Break-Even Point Reached

Evaporative cooling plus Rankine cycle: IAV is making heat recovery attractive in the truck

In theory it would be possible to use the waste heat in exhaust gas to reduce the fuel consumption of commercial vehicles by a few percent. To date, the idea has not made any breakthrough because the payback times for the additional technology were still too long. However, using the waste heat from the engine in addition to the energy in the exhaust gas makes application of the Organic Rankine Cycle (ORC) a viable proposition. IAV has developed the “Advanced Thermal Management” system which combines evaporative cooling with the ORC. It could go into volume production as early as the next generation of engines.

Only about a third of the energy in fuel is used for propulsion, with the remainder currently being lost in the form of waste heat. Part of it could be converted back into mechanical or electric energy and put to good use. Besides Stirling engines and thermoelectric generators, the ORC is shown to be particularly suitable. In comparison with other heat recovery technologies, it has the best cost-benefit ratio.

In most applications, consideration has so far only been given to the waste heat in exhaust gas as the source of energy for the ORC. “This is capable of reducing a vehicle’s fuel consumption by 3 to 3.5 percent”, reports Oliver Dingel, Senior Technical Consultant for Energy Management in the Commercial Vehicle Powertrain division at IAV. “Forwarders usually demand that investments in new technology pay for themselves within two years. This is currently not possible if you only use the waste heat in exhaust gas.”

Engine heat reduces fuel consumption by 4.5 percent

A further major source of heat, however, is the engine which at the moment is cooled with a liquid water-glycol mixture at a temperature of around 100 degrees Celsius. IAV’s “Advanced Thermal Management” (ATM) system uses both heat sources as energy supply for the ORC. A water-ethanol blend (Rankine fluid) first flows through the heat exchanger in the exhaust system and then through the engine. This way, the ORC can recover far more energy. “Fuel consumption now falls by at least 4.5 percent, reaching the break-even point set for heat recovery in the truck”, Dingel says. “The energy can be transferred to the engine or drive shaft by mechanical means or fed into the vehicle electrical system by means of a generator. At the moment, however, there are still not enough power consumers in trucks for this.”
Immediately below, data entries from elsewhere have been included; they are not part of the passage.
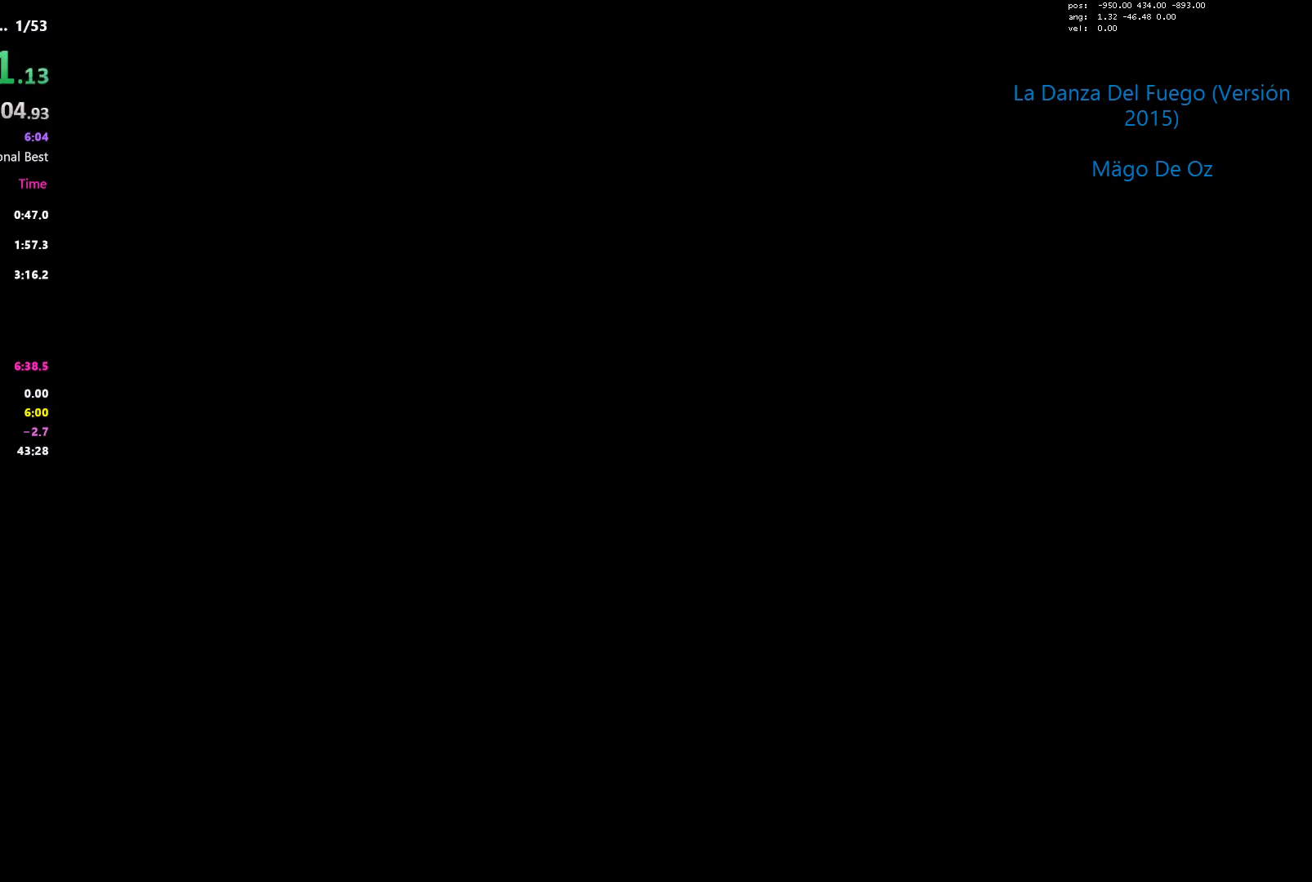
{"keys": [], "events": []}
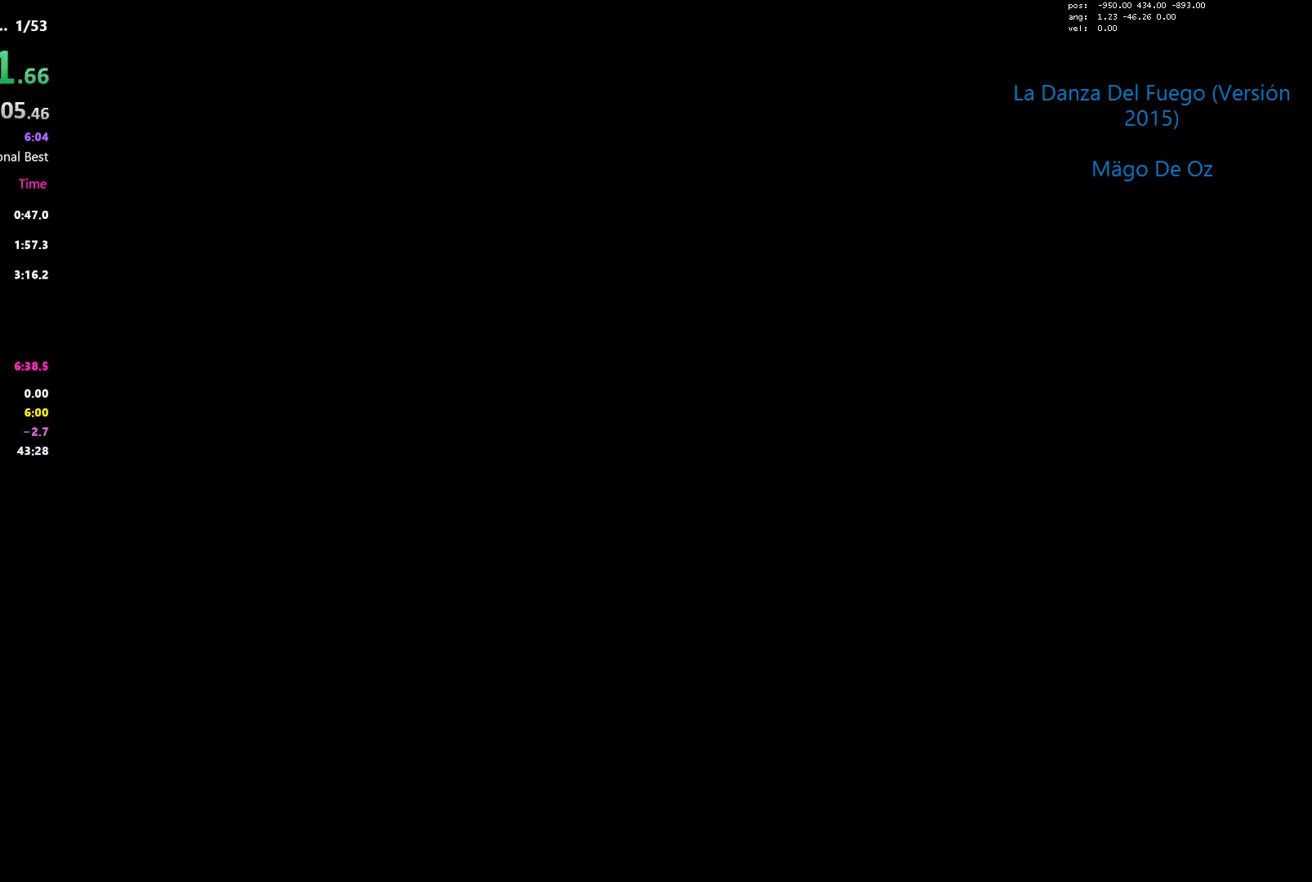
{"keys": [], "events": []}
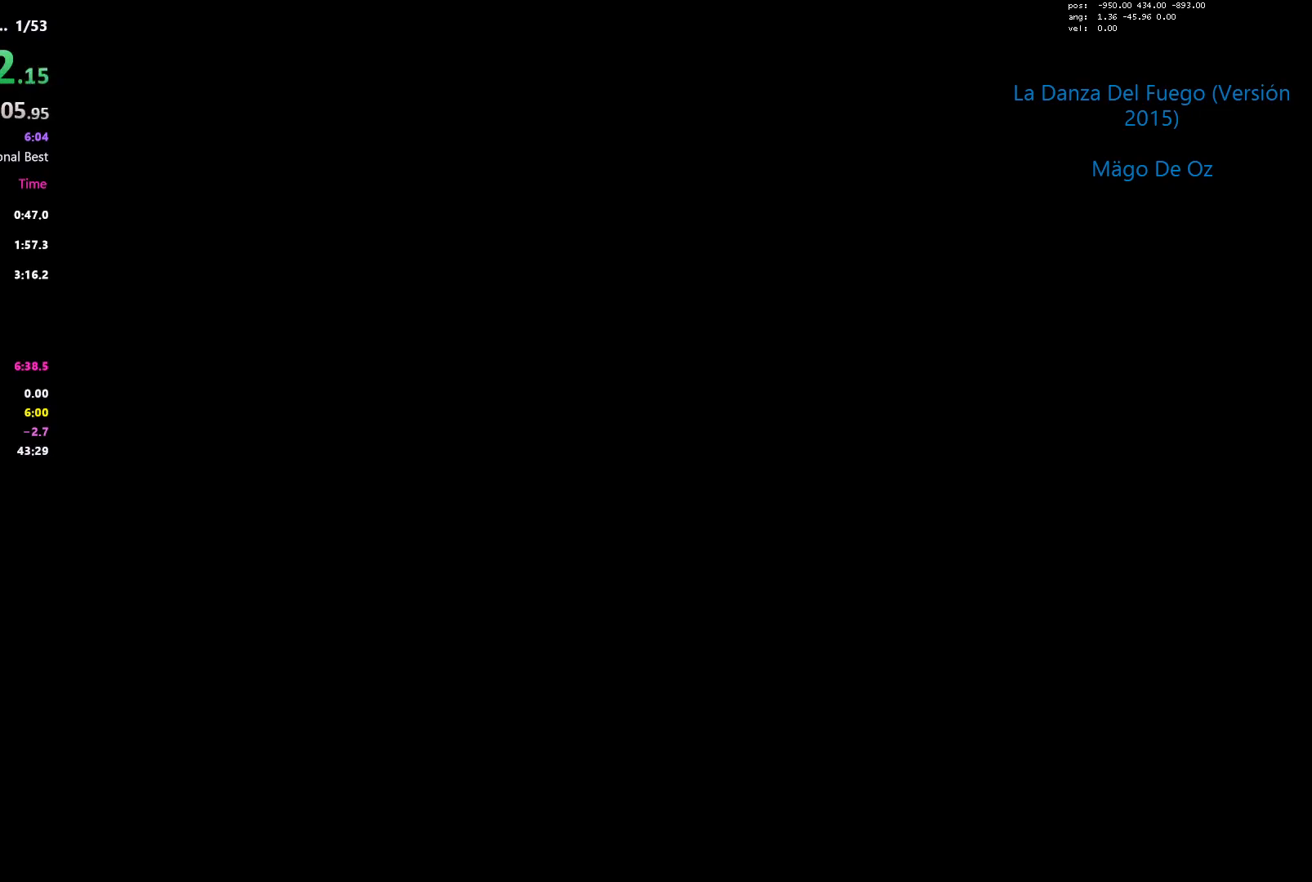
{"keys": [], "events": []}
Using ATM, however, demands some rethinking in terms of engine cooling. It is no longer based on heating a liquid medium but uses the targeted, forced evaporation of the fluid in the engine (designed boiling). Depending on load point, this takes place at far higher pressures (up to 40 bar) and temperatures than conventional cooling. At first sight, this appears to impair the transfer of heat to the cooling medium because with conventional cooling, the temperature difference between the hot components and the medium is very high. “Although it is substantially less with ATM, evaporation provides a much better heat transfer”, Dingel explains. “Through phase transition, the fluid can take up a far higher amount of energy, which leads to a drastic reduction in the mass flow demand. As a result, ATM also manages with a very small coolant pump.”

Condenser increases cooling capacity

Downstream of the engine, the evaporated medium flows into the expander where it expands and performs mechanical work for recovering heat. Liquefaction then takes place in a condenser which replaces the radiator used today. This reveals a further benefit of ATM: the condenser has better efficiency. For the same cooling capacity, it requires a surface area some 40 percent less than a conventional radiator. If the cooling area is left unchanged, far more heat can be discharged into the environment than with a conventional radiator. This provides the capability of running the ORC at high loads too, for example while hillclimbing, without significantly reducing the energy recovered as a result of higher fan power consumption.

Using ATM involves modifications to the cylinder head and to the engine block. “In future, cooling ducts must be configured in a completely different way”, Dingel says. “But this is not expected to increase costs.” IAV has already tested the new cooling system on a passenger car cylinder head and carried out simulations to verify its efficiency in the commercial vehicle sector. Following successful development on behalf of a client, ATM could go into volume production as early as the next generation of truck engines.